8 июля. Третьего дня, 6-го. Не помню, кажется, поправлял немного о науке. Ходил по саду. Ничего больше не помню. На душе хуже. Но не падаю. Иван Иванович милый был, хорошо говорили. Вчера совсем ничего или почти ничего не писал. Ездил к Марье Александровне. Олсуфьевы. Вечером Андрей. Мало борюсь с отвращением к нему. Хочу и буду бороться. Соня больна рукою. Олсуфьевы и Маша приятны. Читал Маше о науке.
Нынче, 8-го, писал очень недурно. Да, забыл, вчера был бестолковый разговорщик, я недобр был. Ездил верхом один тихо. Сашины дела кончились. Стражника нет больше.
Нынче 11 июля. Нынче очень хорошо доканчивал «О науке». Ездил с Онечкой к Чертковым. У нас Денисенки, которые мне очень приятны. Сейчас Леночка рассказала мне историю Веры. Я рад был узнать.
Вчера тоже писал письма вечером, а потом «О науке» и, главное, кажется, кончил «Единую заповедь» и письма. Третьего дня помню только, что ездил верхом. Не помню. Устал. Решил ехать в Штокгольм. На душе хорошо.

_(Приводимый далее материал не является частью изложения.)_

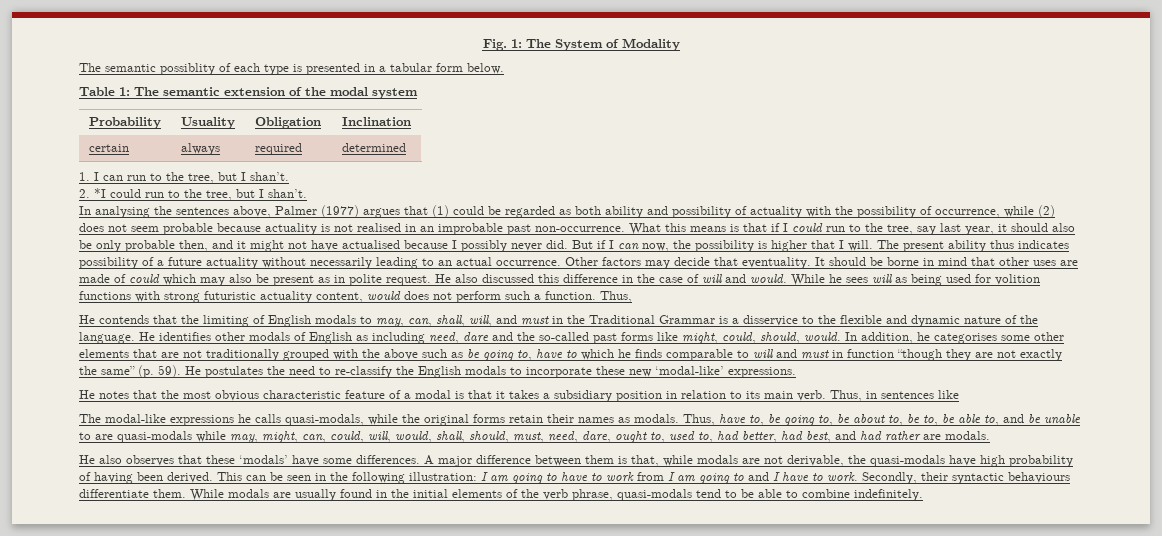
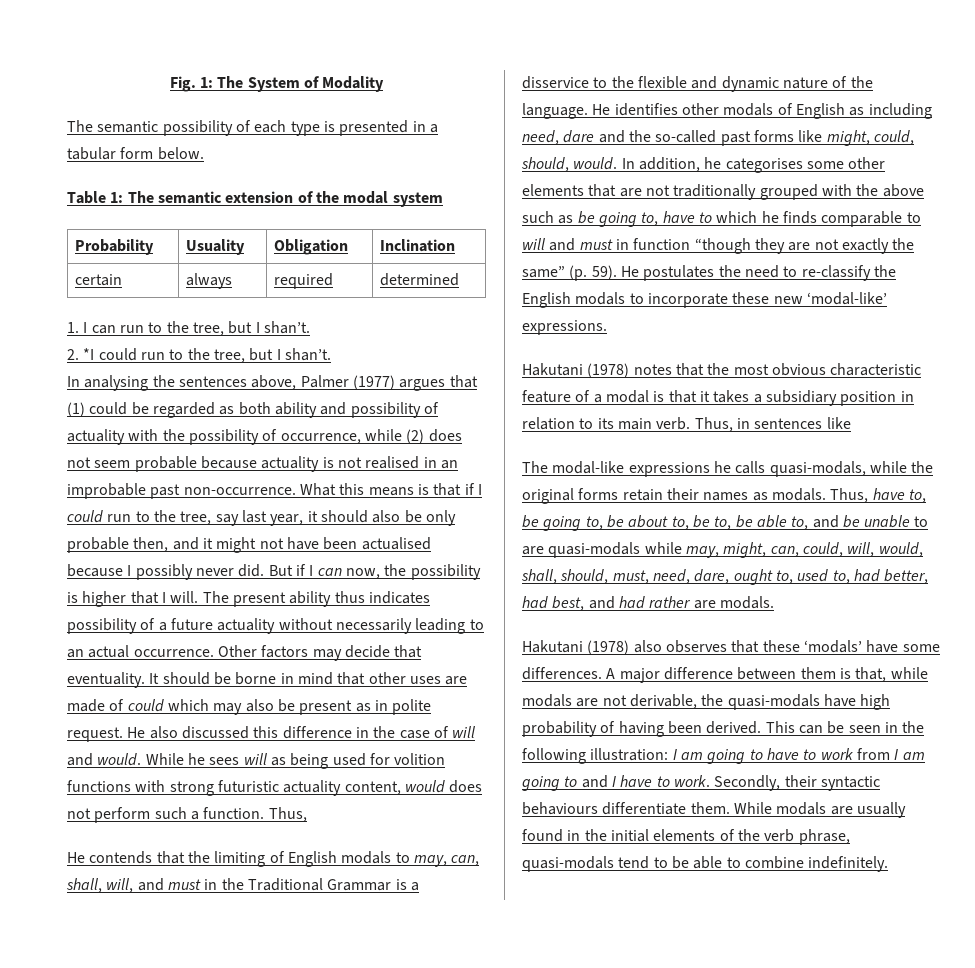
[160,63,215,75] possiblity -> [162,120,233,136] possibility
(338, 245) none -> [323,537,358,550] been
[79,390,95,399] He -> [522,363,630,378] Hakutani (1978)
[79,455,95,464] He -> [522,640,630,655] Hakutani (1978)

12 июль. Очень мало спал. С утра дурно обошелся с глупым малым, просившим автограф. Два раза начинал говорить с ним серьезно, оба раза он перебивал меня, прося «на память». Вчера вечером было тяжело от разговоров Софьи Андреевны о печатании и преследовании судом. Если бы она знала и поняла, как она одна отравляет мои последние часы, дни, месяцы жизни! А сказать и не умею и не надеюсь ни на какое воздействие на нее каких бы то ни было слов.
С утра до кофе взялся за «О науке» и поправил, но весь вышел. Усталость мозга. Утром в постели записал кое-что для конгресса. […]
13 июля. Встал слабый. Но работал. «О науке» недурно. Гулял слабый. Вечером Николаев, Гольденвейзер. Сон лучше.
14 июля. Встал слаб. Кое-что записал ночью. Опять все утро занимался письмом «О науке». Все еще не совсем кончил. Ездил с Онечкой в Засеку. Очень приятно. Заснул. Встал очень слабый. Соне хуже. Много думал – не важного, но хорошего, даже очень. Теперь 9-й час. […]
19 июля. Четыре дня не писал. Все эти дни все писал письмо «О науке». Вчера, помню, был Давыдов. Я ходил пешком. 17-го ездил верхом с Онечкой, был, кажется, Андрей. Вел себя хорошо – я. 16-го не помню. Нынче с утра ходил, хорошо думал.
[…] Нынче писал «О науке», потом колпенские мужики, потом милые юноши, рабочие из курсов Тиле. Хорошо поговорили. Ездил верхом. Соня все так же хворает. Был с ней сначала тяжелый, а потом хороший, умиленный разговор. Записывать есть что, буду завтра. 12-й час, ложусь спать.